There is no success or failure, there is only what happens.
Consequences of our actions.
Right or wrong, good or bad, win or lose, positive or negative, these are just words. Mental constructs. Socially inherited labels that we attach to our experiences. They have no moral and objective meaning. There is no tribunal that decide which result is the best.
Sadly, human beings love to compartmentalize. It’s embedded in our biology. Labeling is an evolutionarily adaptive function. And it’s quite useful to a certain extent.
How else are we going to make sense of the impossible complexity of human life? How else are we going to digest the infinite quantity of stimuli that drops into our senses on an hourly basis?

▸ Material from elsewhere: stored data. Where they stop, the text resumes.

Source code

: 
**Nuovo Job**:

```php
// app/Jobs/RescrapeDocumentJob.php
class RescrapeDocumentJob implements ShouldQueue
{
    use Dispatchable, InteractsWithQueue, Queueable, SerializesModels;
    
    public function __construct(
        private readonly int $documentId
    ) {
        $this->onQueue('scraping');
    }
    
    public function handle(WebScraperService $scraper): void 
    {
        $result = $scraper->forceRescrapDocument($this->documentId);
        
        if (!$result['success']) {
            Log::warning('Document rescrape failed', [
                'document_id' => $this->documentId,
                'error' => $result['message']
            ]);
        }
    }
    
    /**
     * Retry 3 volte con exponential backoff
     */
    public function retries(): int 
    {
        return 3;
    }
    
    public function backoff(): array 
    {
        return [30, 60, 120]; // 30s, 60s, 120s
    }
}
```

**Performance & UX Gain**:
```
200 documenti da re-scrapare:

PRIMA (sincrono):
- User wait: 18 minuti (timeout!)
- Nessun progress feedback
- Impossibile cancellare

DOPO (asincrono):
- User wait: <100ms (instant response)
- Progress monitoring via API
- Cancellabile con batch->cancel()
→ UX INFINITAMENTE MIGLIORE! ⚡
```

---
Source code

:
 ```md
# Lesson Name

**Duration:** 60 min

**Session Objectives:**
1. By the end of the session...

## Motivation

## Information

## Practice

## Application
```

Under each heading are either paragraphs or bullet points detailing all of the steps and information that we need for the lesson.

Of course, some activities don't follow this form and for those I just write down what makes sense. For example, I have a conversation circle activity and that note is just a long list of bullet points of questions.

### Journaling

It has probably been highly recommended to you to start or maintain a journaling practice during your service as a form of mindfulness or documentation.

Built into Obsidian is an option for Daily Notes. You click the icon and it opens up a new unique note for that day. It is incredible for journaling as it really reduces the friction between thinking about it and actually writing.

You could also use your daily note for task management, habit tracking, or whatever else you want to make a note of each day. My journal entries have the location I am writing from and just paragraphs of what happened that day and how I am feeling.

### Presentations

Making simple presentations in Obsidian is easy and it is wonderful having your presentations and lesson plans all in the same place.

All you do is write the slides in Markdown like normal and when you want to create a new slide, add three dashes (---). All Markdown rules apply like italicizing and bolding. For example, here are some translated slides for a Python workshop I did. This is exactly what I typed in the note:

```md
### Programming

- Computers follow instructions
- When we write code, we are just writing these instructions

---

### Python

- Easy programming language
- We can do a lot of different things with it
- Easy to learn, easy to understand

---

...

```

But outside of the primary utility of compartmentalization, labels ultimately divorce us from reality.
Whorf, a renowned linguist and engineer, called this phenomenon linguistic relativity. His research found that words we use to describe what we see aren’t idle placeholders, they actually determine what we see, and limit our possibilities thereafter.
In essence, the more we adhere to labels, the less present we are in the moment, the more rigid we are in the face of life’s many changes, and the less room we leave for evolving human complexity.
For example, one century ago, practices like masturbation, suicide and homosexuality were all considered sins, disorders and crimes.
Isn’t that crazy? Can you imagine being thrown in jail or burned at the stake for something like that?
Thankfully, our culture jettisoned some of its outdated, puritanical strongholds and actually made room for reality. And in modern times many of wonderful colors and nuances of the human condition are expressed freely.
Today, you can masturbate, be gay, and kill yourself, all in the same afternoon if you really wanted to.
Because they’re just words. Labels don’t mean anything until we give them the power to say everything.
Personally, my love hate relationship with labels is a tricky one. Particularly as the only person in the world who has worn nametag every day for twenty years. Clearly labels are important to my life in some respect.
Although I’m learning to let them go more and more as I mature.
When I live with the beta launch of Prolific, my personal creativity management platform, it was tempting to categorize my work as success or failure. Having put in many years of deep work to bring this product to fruition, it was hard not to.
But as my friend reminded me, in the world of tech, so much of success and failure is undetectable. When you’re a founder, you won’t always know what’s working or not, and that can give you a pit of despair and a crisis of confidence. All you can do is be present to reality and accept the consequences of your actions.
Whatever happens is not good or bad, right or wrong, it’s simply what is.
Are your labels making you more rigid in the face of life’s many changes?